— START OF QUOTED PASSAGE —

Thilawa Farmers Say Govt Pressured Them to Accept Compensation Offer

By Sanay Lin 12 October 2013

RANGOON — Villagers facing relocation from the planned Thilawa Special Economic Zone said government officials have pressured them into accepting an unfair compensation offer for the loss of farmland to the Japan-backed investment project near Rangoon. A senior government official denied the allegations.

Work on the first 400-hectare phase of the 2,400-hectare Thilawa SEZ in Rangoon Division’s Thanlyin Township is due to start at the end of the month.

At a consultation meeting in late September, most the 84 affected families signed agreements accepting the government’s compensation offer of six years’ worth of harvests and a roughly 60 square meter plot of land in a barren area prone to flooding.

At a press conference on Thursday, however, Mya Hlaing, a representative of the villagers, came forward to complaint that villagers signed the agreement under duress, as the officials supposedly warned villagers of the consequences if they refused to sign.

— END OF QUOTED PASSAGE —

_BRIEF 1_. List every land area the article on the Thilawa compensation dispute gives, along with what each one measures.

— START OF RECORDED INFORMATION —

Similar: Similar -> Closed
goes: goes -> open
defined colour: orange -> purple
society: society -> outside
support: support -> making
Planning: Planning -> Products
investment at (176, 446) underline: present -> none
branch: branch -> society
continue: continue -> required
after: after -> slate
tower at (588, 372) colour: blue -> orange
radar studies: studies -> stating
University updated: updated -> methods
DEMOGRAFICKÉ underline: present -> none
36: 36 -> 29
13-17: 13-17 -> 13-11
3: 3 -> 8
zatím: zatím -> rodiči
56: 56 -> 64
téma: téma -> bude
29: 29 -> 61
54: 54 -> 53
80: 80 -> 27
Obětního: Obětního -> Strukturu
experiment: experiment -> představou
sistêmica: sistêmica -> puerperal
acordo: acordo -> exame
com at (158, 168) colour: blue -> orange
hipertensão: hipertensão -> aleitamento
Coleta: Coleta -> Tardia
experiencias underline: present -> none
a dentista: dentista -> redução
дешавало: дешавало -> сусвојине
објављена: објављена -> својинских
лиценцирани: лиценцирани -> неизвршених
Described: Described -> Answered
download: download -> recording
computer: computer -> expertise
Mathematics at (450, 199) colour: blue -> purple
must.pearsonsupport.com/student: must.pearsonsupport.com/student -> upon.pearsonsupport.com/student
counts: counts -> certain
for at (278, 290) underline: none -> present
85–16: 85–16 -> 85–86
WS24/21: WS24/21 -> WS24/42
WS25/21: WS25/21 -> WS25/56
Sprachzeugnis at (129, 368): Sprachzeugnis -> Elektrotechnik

— END OF RECORDED INFORMATION —

_BRIEF 2_. Locate each line in the listing that contains the string "none", and copy those lines.

_TASK SOLUTION 1_.
- 400 hectares: the first phase of the Thilawa SEZ
- 2,400 hectares: the whole Thilawa SEZ
- Roughly 60 square meters: the plot of land offered to each affected family

_TASK SOLUTION 2_.
investment at (176, 446) underline: present -> none
DEMOGRAFICKÉ underline: present -> none
experiencias underline: present -> none
for at (278, 290) underline: none -> present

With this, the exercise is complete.